(521am) Selective Water Oxidation to H2O2 on Mn-Alloyed TiO2 Surfaces

Generation of hydrogen peroxide (H₂O₂) by electrocatalytic water oxidation is a promising approach for renewable energy utilization that motivates the development of selective catalytic materials. Herein, we report a synergistic theoretical and experimental study showing that TiO₂ electrodes embedded with subsurface redox-active Mn atoms enable water oxidation to H₂O₂ at low overpotentials. Mn-alloyed TiO₂ is fabricated using a Ultratech Fiji G2 ALD system with tetrakisdimethylamido-titanium. bis(ethylcyclopentadienyl)manganese, and water as the coreactant at 150 °C with pne MnO_x ALD cycle applied for every eight TiO₂ cycles.

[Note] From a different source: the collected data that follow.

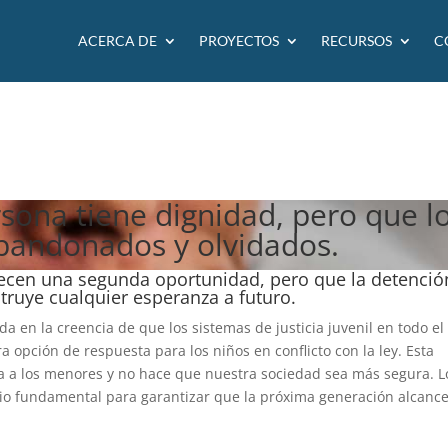
ACERCA DE
PROYECTOS
RECURSOS
C
ona tiene dignidad, pero que l
abandonados y olvidados.
ecen una segunda oportunidad, pero que la detenció
truye cualquier esperanza a futuro.
da en la creencia de que los sistemas de justicia juvenil en todo el
opción de respuesta para los niños en conflicto con la ley. Esta
ca a los menores y no hace que nuestra sociedad sea más segura. L
bio fundamental para garantizar que la próxima generación alcanc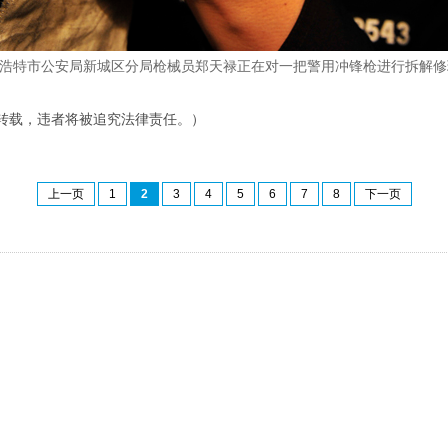
呼和浩特市公安局新城区分局枪械员郑天禄正在对一把警用冲锋枪进行拆解修
转载，违者将被追究法律责任。）
上一页
1
2
3
4
5
6
7
8
下一页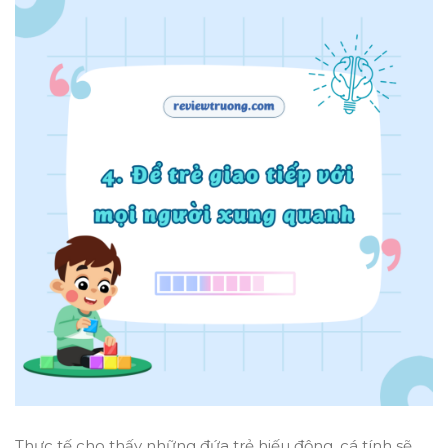
Thực tế cho thấy những đứa trẻ hiếu động, cá tính sẽ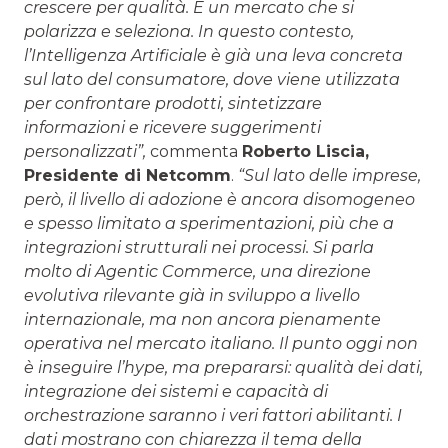
crescere per qualità. È un mercato che si
polarizza e seleziona. In questo contesto,
l’Intelligenza Artificiale è già una leva concreta
sul lato del consumatore, dove viene utilizzata
per confrontare prodotti, sintetizzare
informazioni e ricevere suggerimenti
personalizzati”,
commenta
Roberto Liscia,
Presidente di Netcomm
.
“Sul lato delle imprese,
però, il livello di adozione è ancora disomogeneo
e spesso limitato a sperimentazioni, più che a
integrazioni strutturali nei processi. Si parla
molto di Agentic Commerce, una direzione
evolutiva rilevante già in sviluppo a livello
internazionale, ma non ancora pienamente
operativa nel mercato italiano. Il punto oggi non
è inseguire l’hype, ma prepararsi: qualità dei dati,
integrazione dei sistemi e capacità di
orchestrazione saranno i veri fattori abilitanti. I
dati mostrano con chiarezza il tema della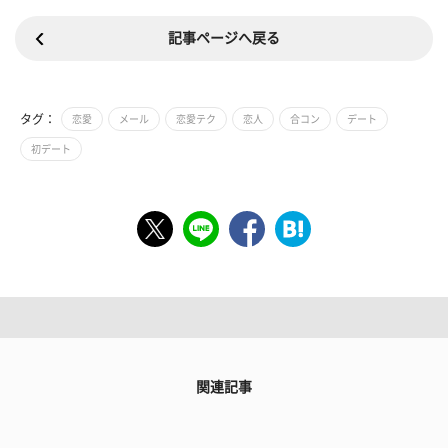
記事ページへ戻る
タグ：
恋愛
メール
恋愛テク
恋人
合コン
デート
初デート
関連記事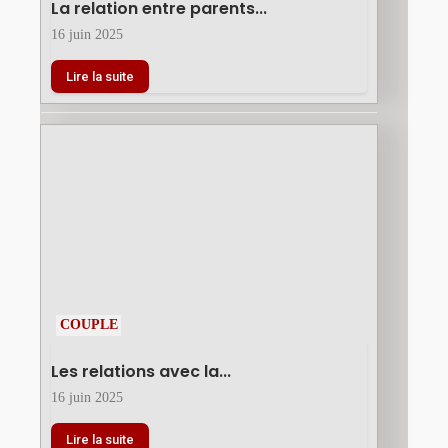
La relation entre parents...
16 juin 2025
Lire la suite
COUPLE
Les relations avec la...
16 juin 2025
Lire la suite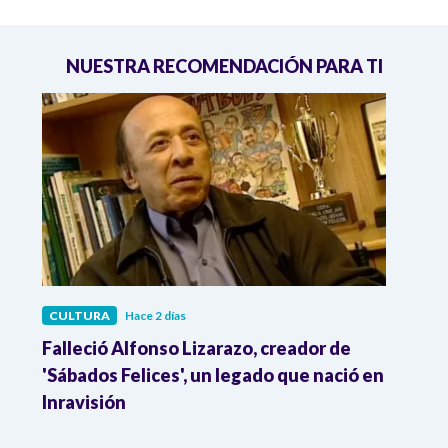
NUESTRA RECOMENDACIÓN PARA TI
CULTURA
Hace 2 días
CULT
Falleció Alfonso Lizarazo, creador de
¿List
'Sábados Felices', un legado que nació en
Esta
Inravisión
que 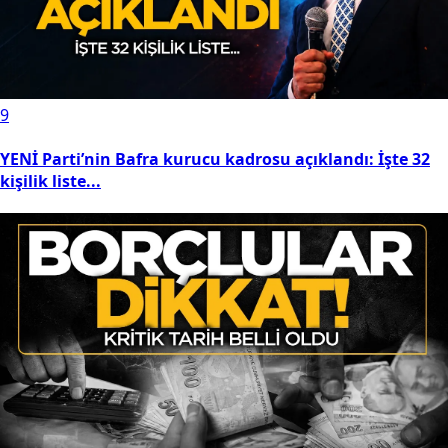
9
YENİ Parti’nin Bafra kurucu kadrosu açıklandı: İşte 32
kişilik liste...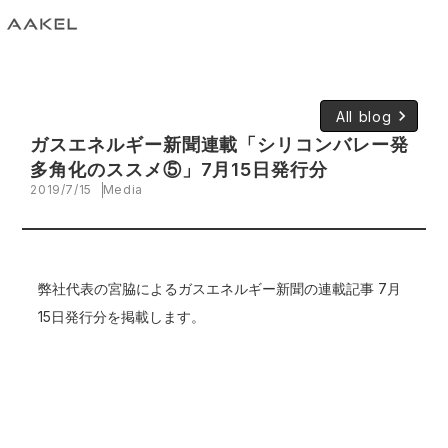
keyboard_arrow_right
All blog
ガスエネルギー新聞連載「シリコンバレー発
多角化のススメ⑤」7月15日発行分
2019/7/15
Media
弊社代表の宮脇によるガスエネルギー新聞の連載記事 7月
15日発行分を掲載します。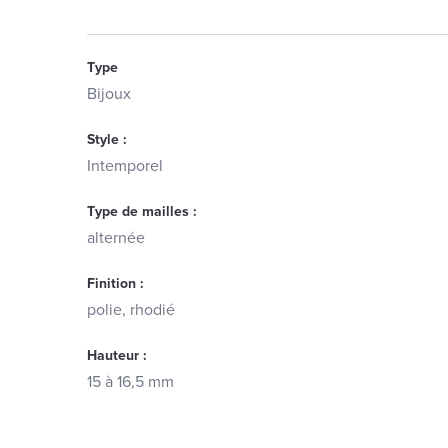
Type
Bijoux
Style :
Intemporel
Type de mailles :
alternée
Finition :
polie, rhodié
Hauteur :
15 à 16,5 mm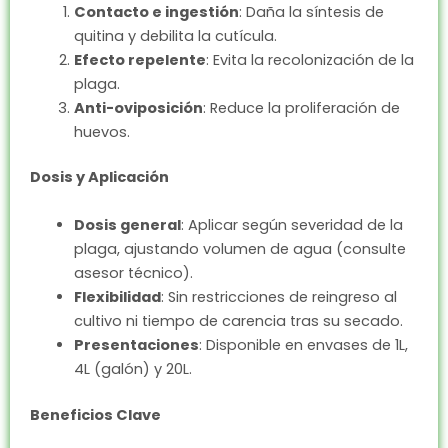
Contacto e ingestión
: Daña la síntesis de
quitina y debilita la cutícula.
Efecto repelente
: Evita la recolonización de la
plaga.
Anti-oviposición
: Reduce la proliferación de
huevos.
Dosis y Aplicación
Dosis general
: Aplicar según severidad de la
plaga, ajustando volumen de agua (consulte
asesor técnico).
Flexibilidad
: Sin restricciones de reingreso al
cultivo ni tiempo de carencia tras su secado.
Presentaciones
: Disponible en envases de 1L,
4L (galón) y 20L.
Beneficios Clave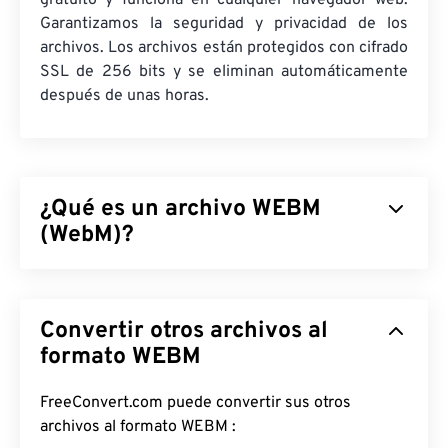
gratuito y funciona en cualquier navegador web.
Garantizamos la seguridad y privacidad de los
archivos. Los archivos están protegidos con cifrado
SSL de 256 bits y se eliminan automáticamente
después de unas horas.
¿Qué es un archivo WEBM
(WebM)?
WebM (WEBM) es un contenedor de archivos
con
licencia libre
diseñado para la web. Originalmente,
Convertir otros archivos al
fue diseñado para ser compatible con HTML5.
Admite capítulos, subtítulos, etiquetas de
formato WEBM
metadatos, streaming, archivos adjuntos, códecs
3D, contenedores 3D y reproductores de hardware.
FreeConvert.com puede convertir sus otros
WEBM comprime transmisiones de vídeo con
archivos al formato WEBM :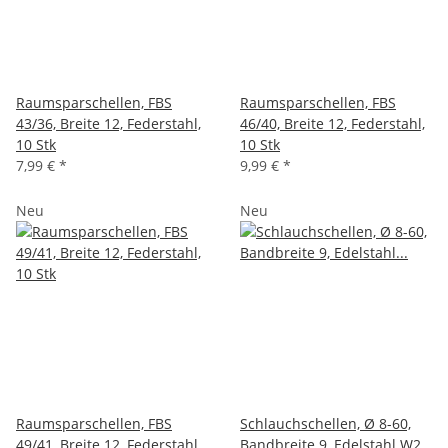
Raumsparschellen, FBS
Raumsparschellen, FBS
43/36, Breite 12, Federstahl,
46/40, Breite 12, Federstahl,
10 Stk
10 Stk
7,99 €
*
9,99 €
*
Neu
Neu
Raumsparschellen, FBS
Schlauchschellen, Ø 8-60,
49/41, Breite 12, Federstahl,
Bandbreite 9, Edelstahl W2,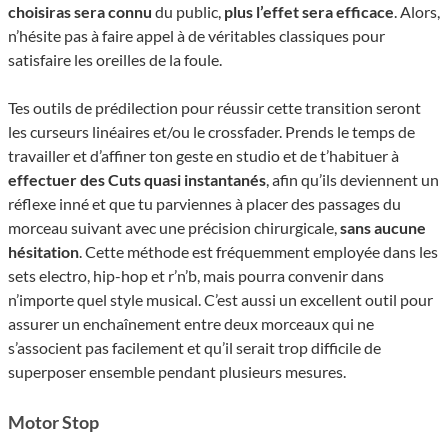
choisiras sera connu
du public,
plus l’effet sera efficace
. Alors,
n’hésite pas à faire appel à de véritables classiques pour
satisfaire les oreilles de la foule.
Tes outils de prédilection pour réussir cette transition seront
les curseurs linéaires et/ou le crossfader. Prends le temps de
travailler et d’affiner ton geste en studio et de t’habituer à
effectuer des Cuts quasi instantanés
, afin qu’ils deviennent un
réflexe inné et que tu parviennes à placer des passages du
morceau suivant avec une précision chirurgicale,
sans aucune
hésitation
. Cette méthode est fréquemment employée dans les
sets electro, hip-hop et r’n’b, mais pourra convenir dans
n’importe quel style musical. C’est aussi un excellent outil pour
assurer un enchaînement entre deux morceaux qui ne
s’associent pas facilement et qu’il serait trop difficile de
superposer ensemble pendant plusieurs mesures.
Motor Stop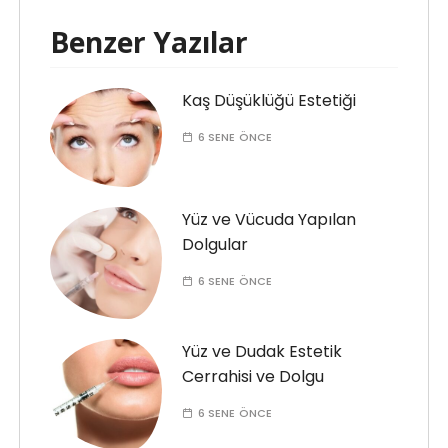
Benzer Yazılar
Kaş Düşüklüğü Estetiği
6 SENE ÖNCE
Yüz ve Vücuda Yapılan
Dolgular
6 SENE ÖNCE
Yüz ve Dudak Estetik
Cerrahisi ve Dolgu
6 SENE ÖNCE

Density functional theory calculations show that first-row transition metals (Cr, Mn, Fe, and Co) serve as reservoirs of oxidizing equivalents that couple to substrate binding sites on the surface of redox-inert metal oxides. The distinct sites for substrate binding and redox state transitions reduce the overpotential of the critical first step of water oxidation, the oxidization of surface adsorbed H₂O* to HO* enhancing the selectivity for H₂O₂.

The electrochemical behavior of TiMnO_x electrodes was measured using a Bio-Logic S200 potentiostat system, a saturated calomel reference electrode, and a Ti foil counter electrode in a .5M phosphate buffer solution at pH 7.4. Product quantification was carried out in an H-cell configuration with a Nafion 117 membrane separating the TiMnO_x working electrode from the Ti foil counter electrode. H₂O₂ concentration was quantified by KMnO₄ spectrophotometric titration.

Electrochemical analysis of ALD grown Mn-alloyed TiO₂ electrodes confirm the theoretical predictions, showing enhanced selectivity for H₂O₂ generation (>90%) due to a significant shift of the onset potential (1.8 V vs RHE), a 500mV cathodic shift when compared to pristine TiO₂ (2.3 V vs RHE). These findings show that alloying metal oxides with subsurface redox-active sites represent a promising strategy for the design of catalytic materials due to the uncoupling of substrate binding and catalytic redox-state transitions.